10mにもなる巨大なジャンプで、様々な技を披露し、その難易度・独創性を競う競技。現在X Gamesの一種目。
オールドスクール

フリースタイルBMXの黎明期1980年代の車体とトリックを模倣したスタイル。競技ではないが一定の支持層がいる。当時の本物のパーツを収集して楽しむBMXマニアだけでなく、一部の若者の間でファッションとして人気がある。
車体

BMXバイク(BMX bike)には強度が求められ、マウンテンバイクと並び最も頑丈な自転車である。車体は特徴別にレース、フラットランド、ストリート系と分別でき、一般に後者ほど頑丈である。その独特の操作法ゆえ、ペグ、ジャイロ、フリーコースターハブ等他の自転車にない独自のパーツが複数存在する。どのジャンルでも車体の軽量さが求められ、強度を落とさずに軽量化するために各パーツの形や材質にさまざまな工夫が凝らされている。

BMX競技者はメーカーによる完成車ではなくフレームから組み上げた車体に乗っていることが多い。これはより自分の体にあった車体に乗ることで技術を向上させたり、見た目の個性を強調したりするためである。また、BMXはその使用法の激しさから消耗パーツが多く、また消耗品でない本体のパーツが壊れることも多い。
フレーム

オーソドックスなダイヤモンド形状のフレームを採用している。ただし、フラットランド用のフレームはダウンチューブが内側に湾曲したり、複数のパイプを溶接したりといった独特な形状が多い。これはダウンチューブと前タイヤの間やトップチューブ上にスペースを確保するためのフラットランド特有の形状である。ヘッドセットはオーバーサイズのインテグラルタイプ(41.8X45)がほとんどである。

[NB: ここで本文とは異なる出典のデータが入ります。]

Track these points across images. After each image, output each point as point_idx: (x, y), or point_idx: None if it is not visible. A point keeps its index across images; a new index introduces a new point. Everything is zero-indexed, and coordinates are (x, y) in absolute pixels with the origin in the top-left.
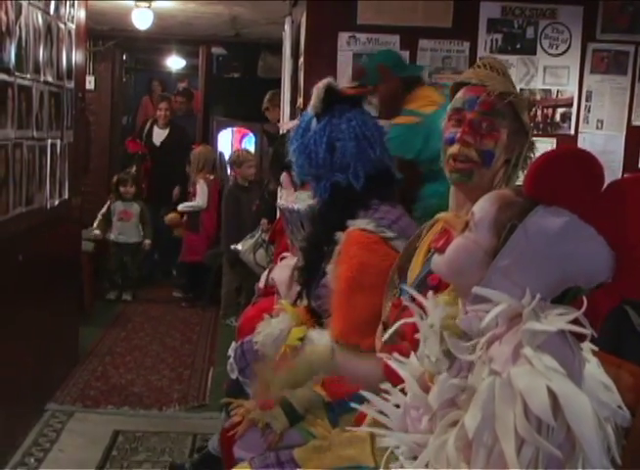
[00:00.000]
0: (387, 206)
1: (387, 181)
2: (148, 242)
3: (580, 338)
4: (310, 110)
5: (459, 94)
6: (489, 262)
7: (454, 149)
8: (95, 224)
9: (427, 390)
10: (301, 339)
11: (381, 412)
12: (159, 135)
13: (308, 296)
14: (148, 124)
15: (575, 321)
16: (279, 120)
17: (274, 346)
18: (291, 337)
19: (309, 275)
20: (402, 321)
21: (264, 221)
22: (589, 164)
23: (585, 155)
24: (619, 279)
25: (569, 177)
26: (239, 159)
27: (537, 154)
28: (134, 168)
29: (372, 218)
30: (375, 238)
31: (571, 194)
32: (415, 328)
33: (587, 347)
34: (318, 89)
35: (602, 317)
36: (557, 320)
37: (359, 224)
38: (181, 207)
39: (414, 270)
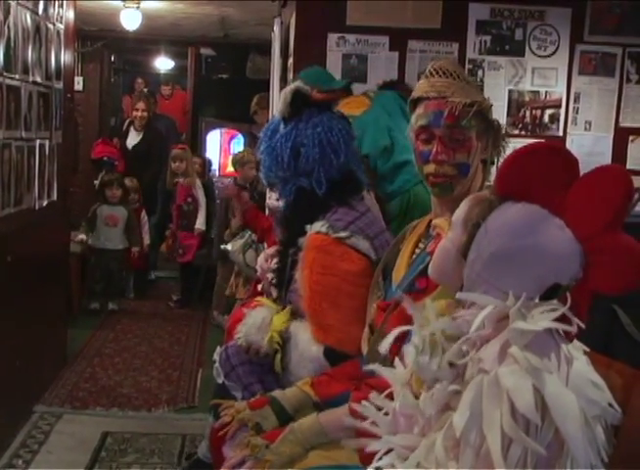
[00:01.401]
0: (345, 208)
1: (351, 185)
2: (136, 249)
3: (568, 335)
4: (277, 113)
5: (420, 110)
6: (462, 261)
7: (430, 168)
8: (80, 229)
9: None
10: (285, 322)
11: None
12: (133, 138)
13: (282, 300)
14: (125, 125)
15: (564, 318)
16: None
17: (260, 333)
18: (275, 323)
19: (281, 278)
20: (398, 330)
21: None
22: (558, 159)
23: (556, 149)
24: (589, 273)
25: (536, 173)
26: (242, 159)
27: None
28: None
29: (327, 220)
30: (329, 240)
31: (539, 189)
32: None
33: (578, 346)
34: (285, 93)
35: (583, 316)
36: (542, 319)
37: (315, 228)
38: (201, 224)
39: (399, 271)
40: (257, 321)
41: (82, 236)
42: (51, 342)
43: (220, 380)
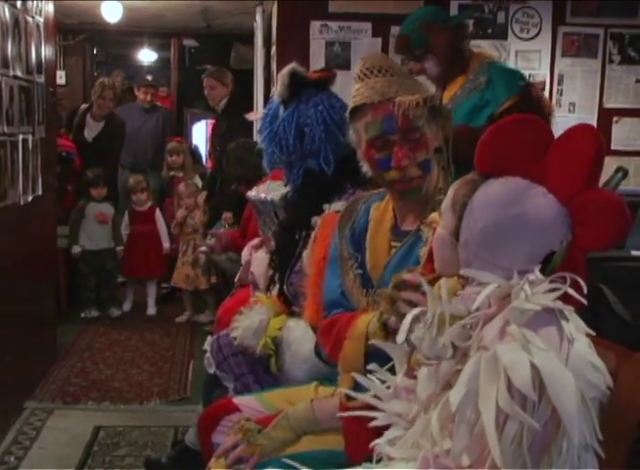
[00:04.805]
0: (360, 189)
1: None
2: (120, 249)
3: (573, 302)
4: (276, 96)
5: (368, 118)
6: (457, 245)
7: (394, 175)
8: (68, 236)
9: (412, 376)
10: (281, 328)
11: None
12: (92, 129)
13: (281, 280)
14: (80, 113)
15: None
16: (215, 100)
17: (255, 337)
18: (271, 327)
19: (282, 260)
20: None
21: (228, 215)
22: (531, 129)
23: (528, 120)
24: (577, 233)
25: (512, 146)
26: None
27: None
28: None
29: (346, 201)
30: None
31: (517, 161)
32: None
33: (581, 327)
34: (282, 75)
35: (582, 275)
36: (543, 298)
37: (334, 207)
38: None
39: (376, 252)
40: (254, 324)
41: (77, 250)
42: (40, 337)
43: (212, 370)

BMXは変速機を持たないシングルスピードが基本であるため、リアエンドはトラックエンドである。エンド幅は110 mm。ハブ軸受け部の開口幅は14 mmと3/8インチ(約10 mm)がある。フレーム素材は強度を重視しクロモリ鋼が主流だが、レーサーではアルミ合金カーボンチタンもある。安い完成車にはハイテンがよく使われるが、強度と重量でクロモリに劣っている。

フレームのジオメトリは主にトップチューブ長(TTL)、チェーンステー長(CSL)、ヘッド角(HA)、シート角(SCA)、BBハイト、スタックハイトで決定される。レースフレームやストリートフレームとフラットフレームの決定的な違いはTTLとCSLであり、レースはTTL20.5 - 21.75、CSL14.5 - 15.5と長く、ストリートはTTL20 - 21.5"、CSL13 - 14.5"程度なのに対してフラットはTTL18 - 19.5"、CSL12 - 13.5"程度と小型である。フレームのサイズは基本的にTTLで考え、身長に比例して長いTTを選ぶのが一般的で、その他のジオメトリは好みで選ばれる。
フロントフォーク

BMXのフロントフォークはすべてサスペンションの無いリジッドフォークである。コラム径1-1/8インチ(約28.6 mm)のスレッドレスタイプ。エンド幅は他のほとんどの自転車と共通の100 mm。